#### JOB A:
Return the opening lines of the rows unchanged, starting at the first line and ending at the line that contains "States. Her works".

#### PROVIDED PASSAGE:
BEGIN
The disciples must have wondered how they could do that. Knowing they had a hard time loving each even while Jesus was with them, how could believers love like that? They overlook the obvious fact: when you love someone, really, really love someone, doing what is good and right comes so much more naturally and easily. Perhaps parents are a good illustration of this: it may be a challenge at times to be a parent, but the love one feels for one's children makes it a "no-brainer" to do what's good for them; it's obvious that if you love your children, you're going to take good care of them.

It begins with love. When our actions begin with love, everything else seems to fall in place. When there are days and situations when it is hard to love, Jesus tells us he will not leave us as orphans. Unlike those who have no parent, he promises to send the Holy Spirit as our Advocate. When our faith community clearly and intentionally focuses on love we become a home. It is love that prepares a home for those searching. We become a home; not a place to visit, not a place to pass through from time to time, and not a place to send a postcard. Is it any wonder that our church home has a table at its center, not just architecturally but at the heart of our worship life together? The Lord’s Table is where all are welcome; a table where all can gather, and table where all feel loved. A place where everyone is reassured that someone greater, stronger, smarter is not only present but in charge and reassured that this someone loves them.
Who have you invited to the table? Who have you invited home?
See ya in church but until then take care of yourself and one another..

Thursday, May 19, 2011


A pastor friend of mine tells me of a man in his church he calls Hank. Hank had attended church since he was a young boy, and now was in his sixties. He was known by everyone- but no one really liked him. He had difficulty loving his wife. His children could not speak freely with him and felt no affection from him. He was not concerned about the poor, had no tolerance for those outside the church, and tended to judge harshly those who were inside.
END
#### RECORDS TO PROCESS:
BEGIN
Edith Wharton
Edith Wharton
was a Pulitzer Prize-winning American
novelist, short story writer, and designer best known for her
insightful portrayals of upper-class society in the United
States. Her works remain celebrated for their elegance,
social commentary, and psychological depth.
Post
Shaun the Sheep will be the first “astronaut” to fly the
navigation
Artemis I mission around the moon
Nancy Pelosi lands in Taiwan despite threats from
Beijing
END
#### JOB B:
Retype the church reflection word for word, starting at "Thursday, May 19, 2011" and ending at "who were inside.".

#### TASK SOLUTION A:
Edith Wharton
Edith Wharton
was a Pulitzer Prize-winning American
novelist, short story writer, and designer best known for her
insightful portrayals of upper-class society in the United
States. Her works remain celebrated for their elegance,

#### TASK SOLUTION B:
Thursday, May 19, 2011


A pastor friend of mine tells me of a man in his church he calls Hank. Hank had attended church since he was a young boy, and now was in his sixties. He was known by everyone- but no one really liked him. He had difficulty loving his wife. His children could not speak freely with him and felt no affection from him. He was not concerned about the poor, had no tolerance for those outside the church, and tended to judge harshly those who were inside.